W renomowanych liceach ogólnokształcących zdawalność kształtowała się na poziomie 90-99%. – Nie zdało 5% naszych uczniów – mówi Agnieszka Henel, dyrektorka I LO im. J. Słowackiego w Częstochowie.
Gorzej było w szkołach technicznych i w liceach profilowanych. W niektórych zdawalność kształtowała się na poziomie 30% – 45%. Tak było m.in. w technikum przy Zespole Szkół Mechaniczno-Elektrycznych im. Pułaskiego, w technikum w Zespole Szkół Technicznych z al. Jana Pawła II czy w częstochowskiej „samochodówce” przy ul. Augustyna. Najgorsze wyniki osiągali uczniowie liceów profilowanych, np. w działającym w ramach Zespołu Szkół im. Kochanowskiego zdawalność wyniosła zaledwie 25%.
Jako powód dyrektorzy zwykle podają niski potencjał uczniów. – Trafiają do nas uczniowie, którzy już przy rekrutacji mają gorsze wyniki – mówi Tomasz Dobosz, dyrektor Zespołu Szkół Mechaniczno-Elektrycznych im. Pułaskiego. – Przez trzy lata nie da się wszystkiego nadrobić. By kształcić, potrzebne są chęci, nie tylko szkoły, ale też ucznia i rodziny. Są uczniowie, w których udaje nam się wzbudzić poczucie własnej wartości i zachęcić do pracy, widać wówczas efekty.

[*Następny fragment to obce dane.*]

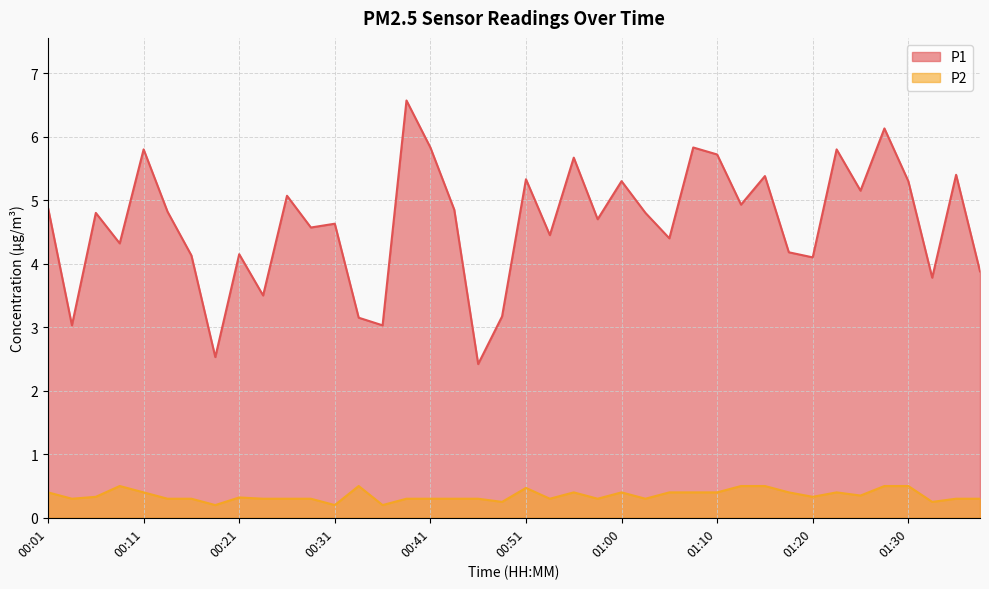

How many distinct data groups are displayed?

2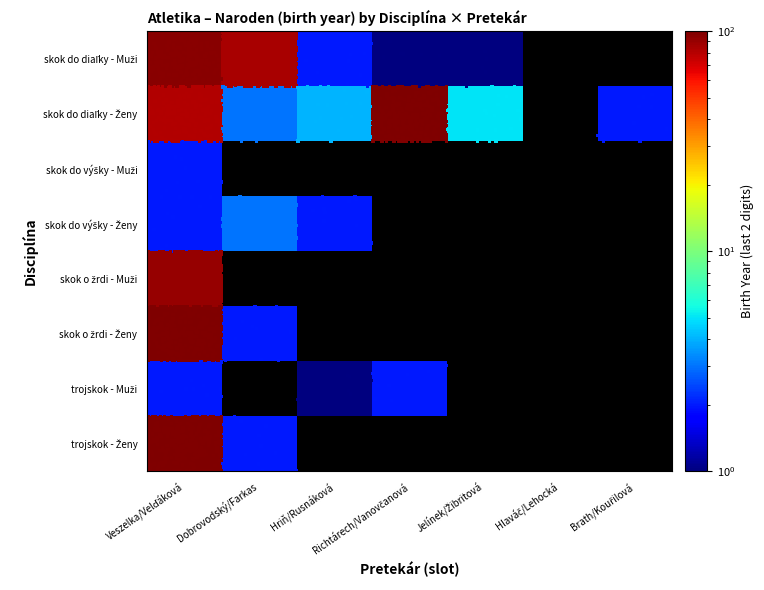

The trojskok - Muži series shows 3.0 at Richtárech/Vanovčanová. True or false?

False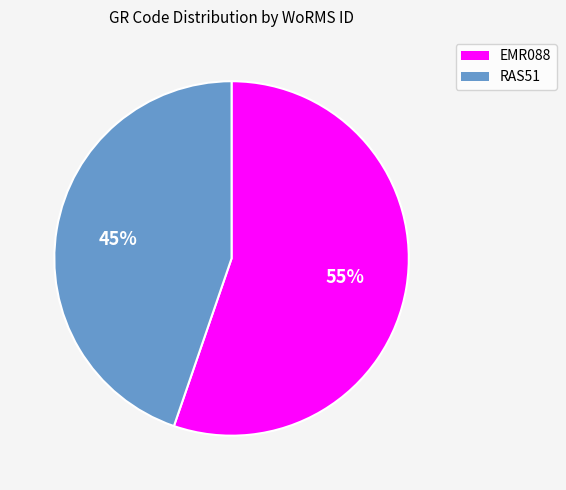

Count the number of slices in the pie.

2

Są jednak też tacy, którzy współpracopwać nie chcą. Poza tym maturę nie każdy musi zdać…
Drugi problem to fakt, że w niektórych szkołach do matury znaczna liczba uczniów w ogóle nie przystąpiła. Są placówki, w których na zdawanie nie zdecydowało się nawet 50% uczniów.
Złe wyniki matur spowodowały poruszenie w organach nadzoru. Do dyrekcji tych częstochowskich szkół, w których wyniki matur były najsłabsze i gdzie najmniej osób przystąpiło do egzaminu, mają w najbliższym czasie trafić wysłane z Urzędu Miasta pisma z prośbą o wyjaśnienie powodów takiej sytuacji. – Dyrektorzy szkół zostaną zobowiązani do przeanalizowania pracy nauczycieli, którzy przygotowywali młodzież do matury, oraz do przedstawienia programu naprawczego – tłumaczy Sylwia Bielecka z biura prasowego częstochowskiego magistratu. – Problem ma być przeanalizowany w poszczególnych w szkołach podczas rad pedagogicznych.
We wrześniu do szkół, w których matury wypadły najgorzej, trafią też inspektorzy ze Śląskiego Kuratorium Oświaty. – Chcemy sprawdzić, w jaki sposób szkoły przygotowują się do egzaminów i uwrażliwić dyrektorów, by analizowali wyniki z poprzednich lat – mówi Anna Wietrzyk, rzeczniczka prasowa śląskiego kuratorium.